Craig did say so. Often, he said, Dr. Wesley Buddie sent him sample bottles of remedies, some for his own use and some to be passed on to Mrs. Buddie. The little green bottle of Folwell’s Fruit Salts had been sent so, along with a sample of a new brand of nose drops. The salts were, the accompanying note said, for their mother. When he went to his mother’s room that morning to visit her, as he did every morning, Ben had taken the bottle with him and prepared a dose from it. He had said nothing about the change, wanting to see whether his mother would notice the difference, or find the new compound more efficacious than that she had been taking. She had apparently noticed no difference. Naturally, since she had shortly developed symptoms of poisoning, there had never been any question of the efficacy. Craig had left the bottle on the bed table; later, when he began to suspect that he had been used as an instrument of attempted murder, he had tried to find it and failed. It had disappeared.
“That’s how it was,” Craig insisted. “Of course, he’ll deny it.”
“Naturally,” Weigand agreed. “You say it came by mail?”

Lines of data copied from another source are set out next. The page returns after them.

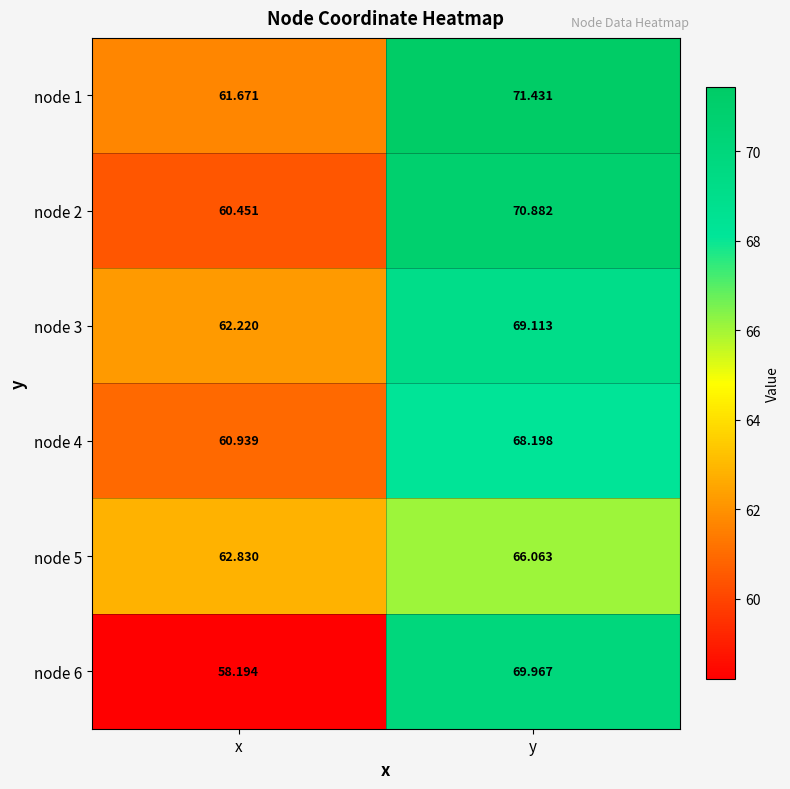

At which category is the sum across all series the highest?

y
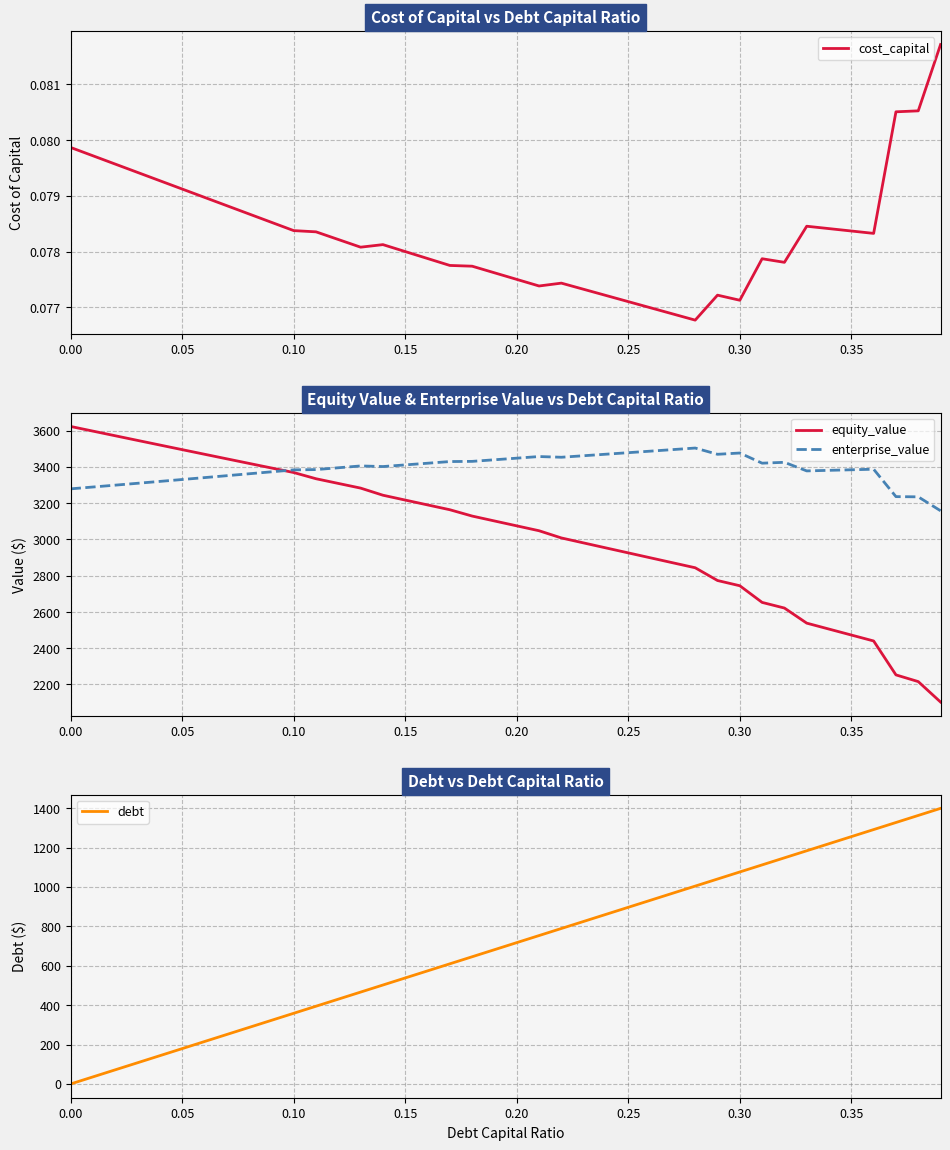

True or false: debt and equity_value intersect in this chart.

False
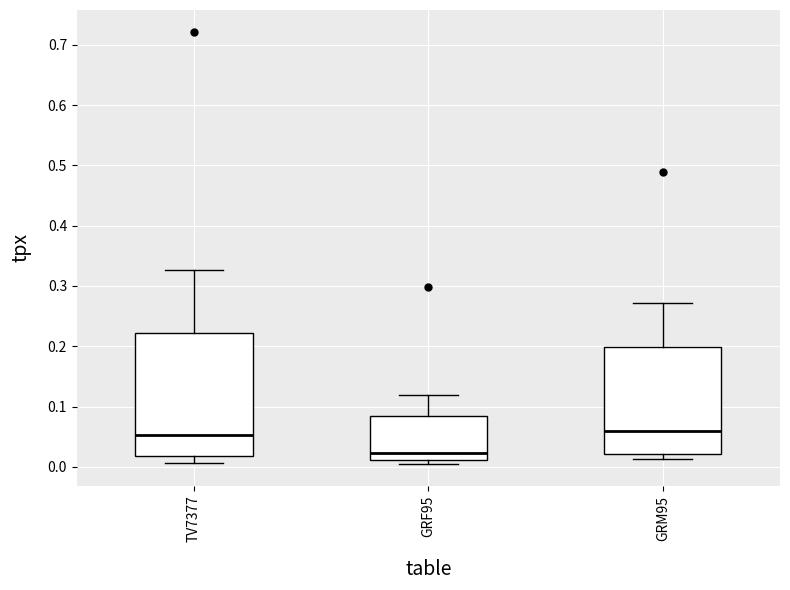

Comparing the boxes themselves (not the whiskers), which one is the tallest?

TV7377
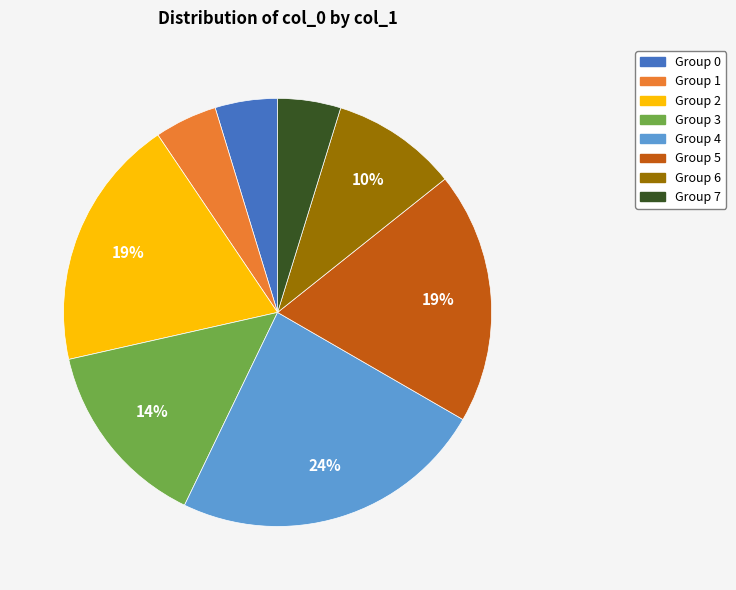

True or false: Group 5 accounts for 19% of the total.

True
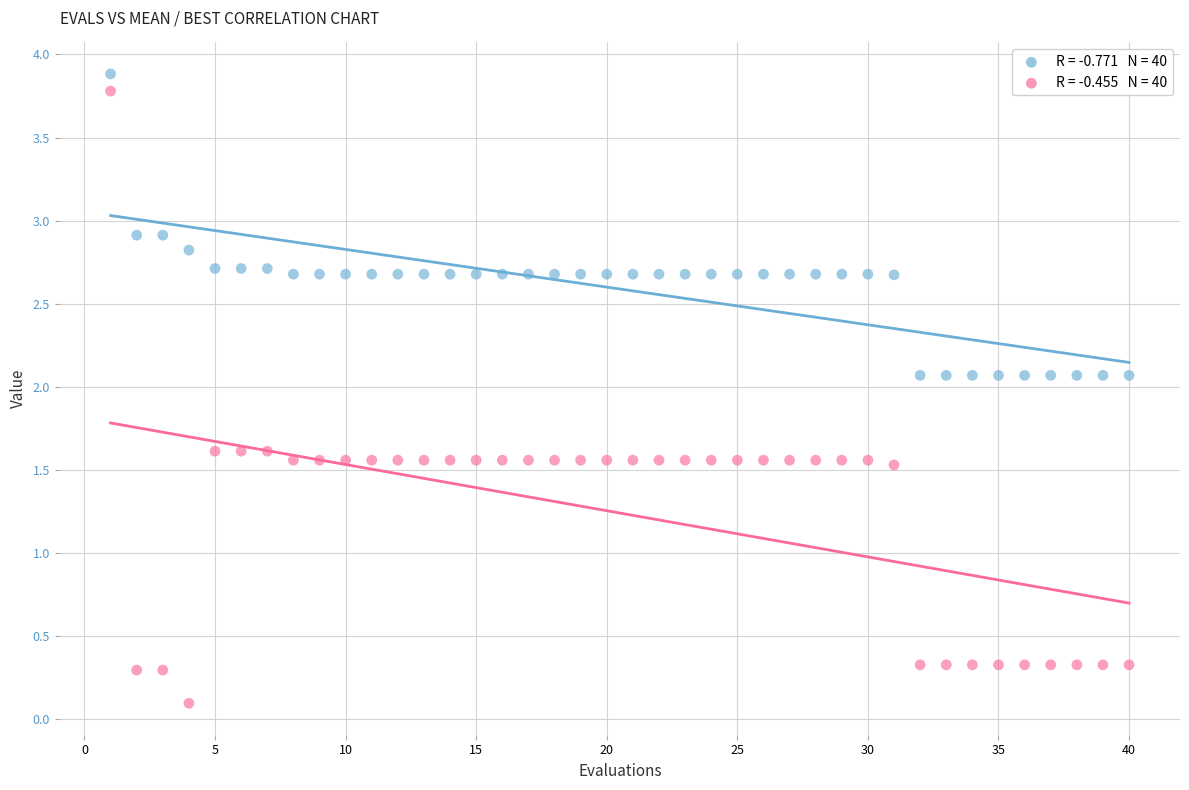

Across all data points, what is the range of X values (max minus min)?

39.0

The bottle had come by mail, in a corrugated mailing box. Craig had, after the lapse of time—he had thrown the wrappings away when he opened the package—some difficulty in remembering the details, Weigand thought. He believed the package was addressed on the typewriter; he was certain that it had Dr. Buddie’s return address typed in the corner. The note—folded and tucked into the package—had also been typed. It was, however, initialed—“W.B.” Craig had seen no reason to doubt that the initials had actually been written by his half-brother, although he admitted he had not examined them closely. They might, he agreed, have been forged—he had only glanced at the note, observed the initials, thrown the paper away with the box wrappings. Personally, he insisted, he had no doubt then, or now, that Dr. Buddie had actually sent the medicine. He agreed that his evidence might not be conclusive in court, if it came to proving that the note had not been forged.